30 Sample size determination

Author

Karl Gregory

A common question asked by researchers is how large a sample they should take. How many subjects should they include in their experiment? Intuition tells us that larger samples carry more information about the population than smaller samples, so we generally wish for \(n\) as large as possible. Of course, taking samples and running experiments costs money, so there is a trade-off between how much information the sample will carry and the expense of conducting the study.

We will focus on choosing the sample size when it is of interest to estimate a mean \(\mu\) or a proportion \(p\). Our strategy will be to consider how the sample size affects the width of the confidence interval one wishes to construct. Researchers typically know “how closely” they wish to estimate a population parameter, that is, they know they would like to estimate \(\mu\) or \(p\) within plus or minus something, and they have a level of confidence in mind. These pieces of information can be put together to choose a reasonable sample size.

30.1 When estimating a mean

We first recall the form of a \((1-\alpha)100\%\) confidence interval for \(\mu\) when \(\sigma\) is known. If the population is Normal or if the sample size is greater than \(30\), then we prescribe the interval \[ \bar X_n \pm z_{\alpha/2}\frac{\sigma}{\sqrt{n}} \] as a \((1-\alpha)100\%\) confidence interval for \(\mu\). Now, for confidence intervals of the form \[ \text{estimator} \pm \text{something}, \] we refer to the “something” which we add and subtract as the margin of error. So the margin of error associated with the confidence interval above is \[ z_{\alpha/2}\frac{\sigma}{\sqrt{n}}. \] Note that the width of a confidence interval is twice the margin of error. Now, suppose a researcher wishes to build a \((1-\alpha)100\%\) confidence interval for \(\mu\) with a margin of error of at most \(M\). Then we can compute the sample size necessary by writing \[ z_{\alpha/2}\frac{\sigma}{\sqrt{n}} \leq M, \] and then rearranging it to get \[ n \geq \left( z_{\alpha/2}\frac{\sigma}{M}\right)^2. \] This expression tells us that every sample size \(n\) greater than the right-hand side will lead to a confidence interval with a margin of error less than or equal to the desired margin of error \(M\). The right-hand side of this expression may not be integer-valued, so we take the smallest whole number \(n\) for which it is satisfied; this amounts to computing the right-hand side and rounding up.

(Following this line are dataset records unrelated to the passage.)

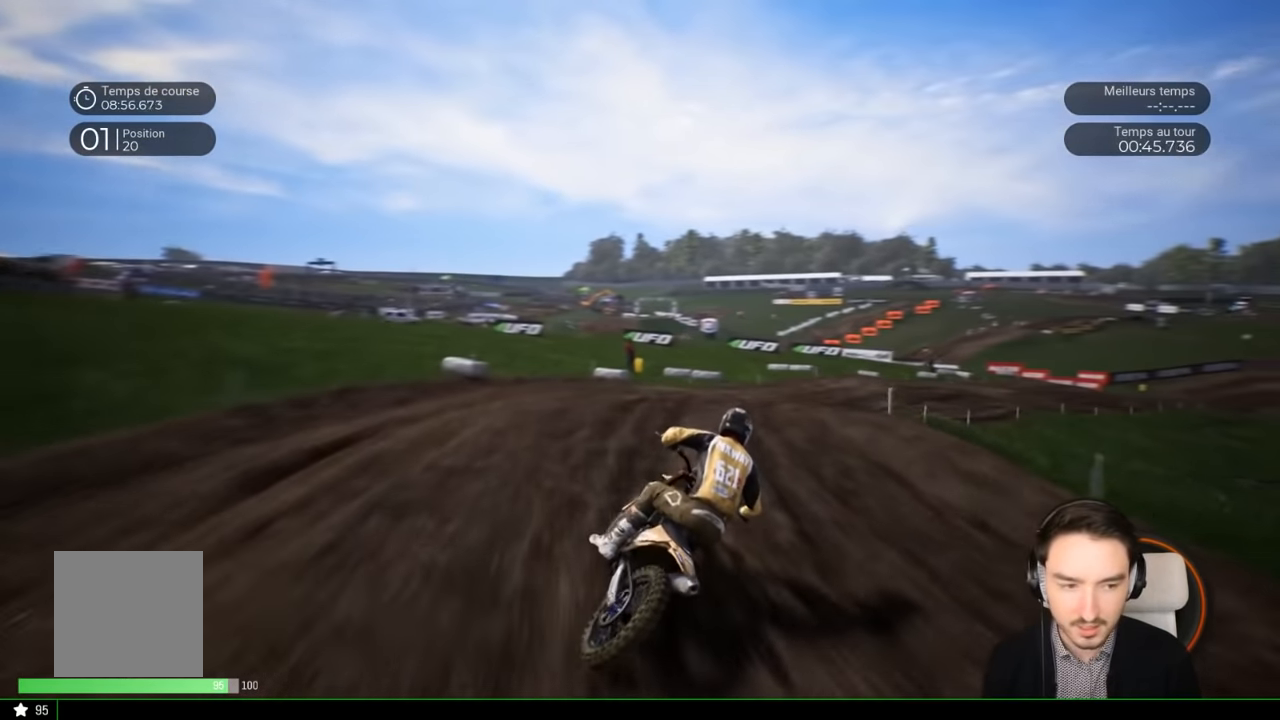
{"buttons": [], "left_stick": "right", "right_stick": "center", "events": [[300, "R2", "down"], [417, "R2", "up"]]}
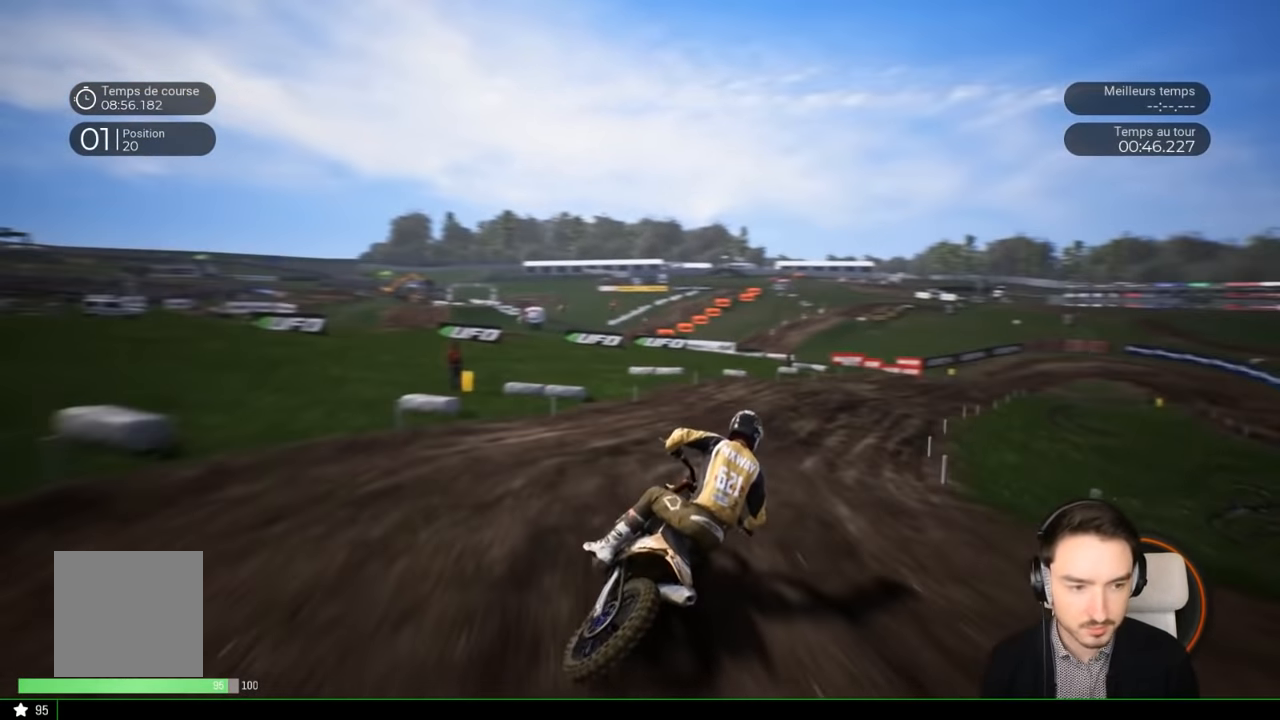
{"buttons": ["R2"], "left_stick": "right", "right_stick": "center", "events": [[17, "R2", "down"], [133, "R2", "up"], [250, "R2", "down"]]}
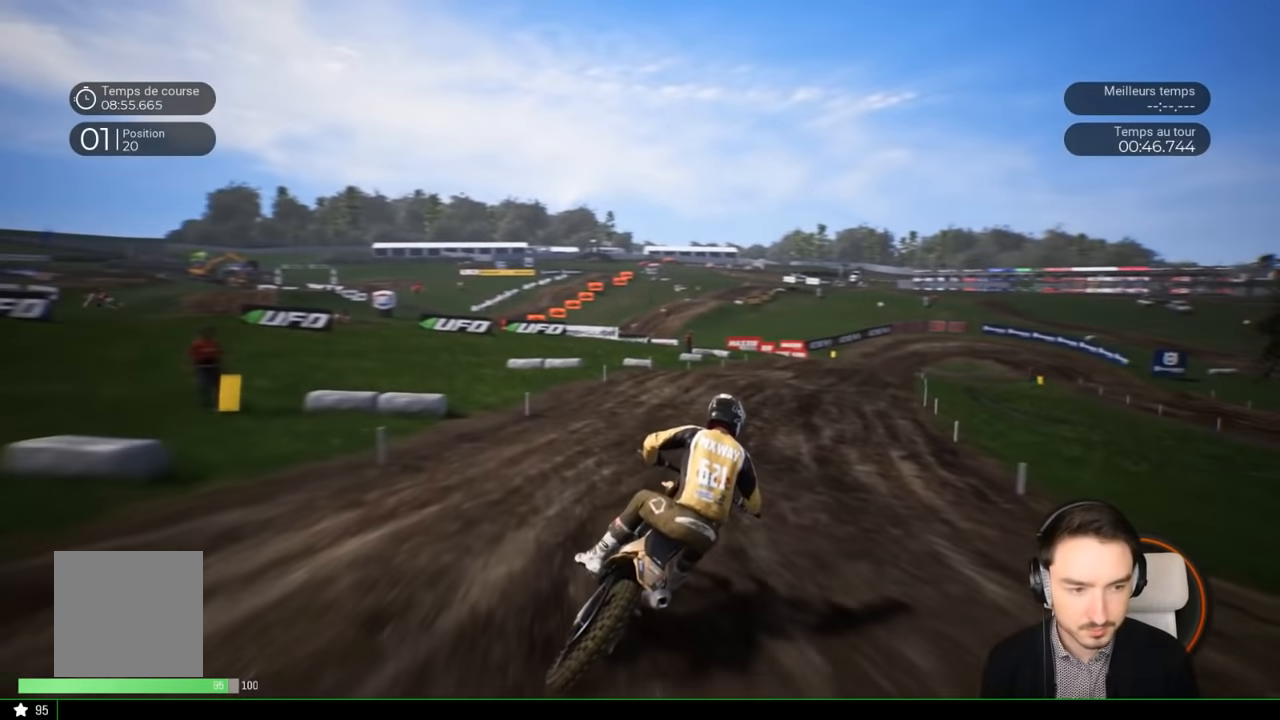
{"buttons": ["R2"], "left_stick": "right", "right_stick": "center", "events": []}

Note: We do not in general know \(\sigma\), so we must replace it with something else in the above calculation. One option is to use data from previous studies to get an estimate, say \(\hat \sigma^{\text{prev}}\), of \(\sigma\). Then \(\hat \sigma^{\text{prev}}\) can be used in the sample size calculation. If no data from any previous studies is available the researcher may conduct a small pilot study, spending a small amount of money to take a small sample just for the purpose of getting an estimate, say \(\hat\sigma^{\text{pilot}}\) of \(\sigma\). Then \(\hat\sigma^{\text{pilot}}\) can be used in the sample size calculation to determine the sample size for the full-size study.

To summarize:

Proposition 30.1 (Sample size for estimating a mean) The sample size \[ n = \Big\lceil \Big(z_{\alpha/2} \frac{\sigma}{M}\Big)^2\Big\rceil \] ensures that the interval \(\displaystyle \bar X_n \pm z_{\alpha/2}\frac{\sigma}{\sqrt{n}}\) has margin of error no greater than \(M\).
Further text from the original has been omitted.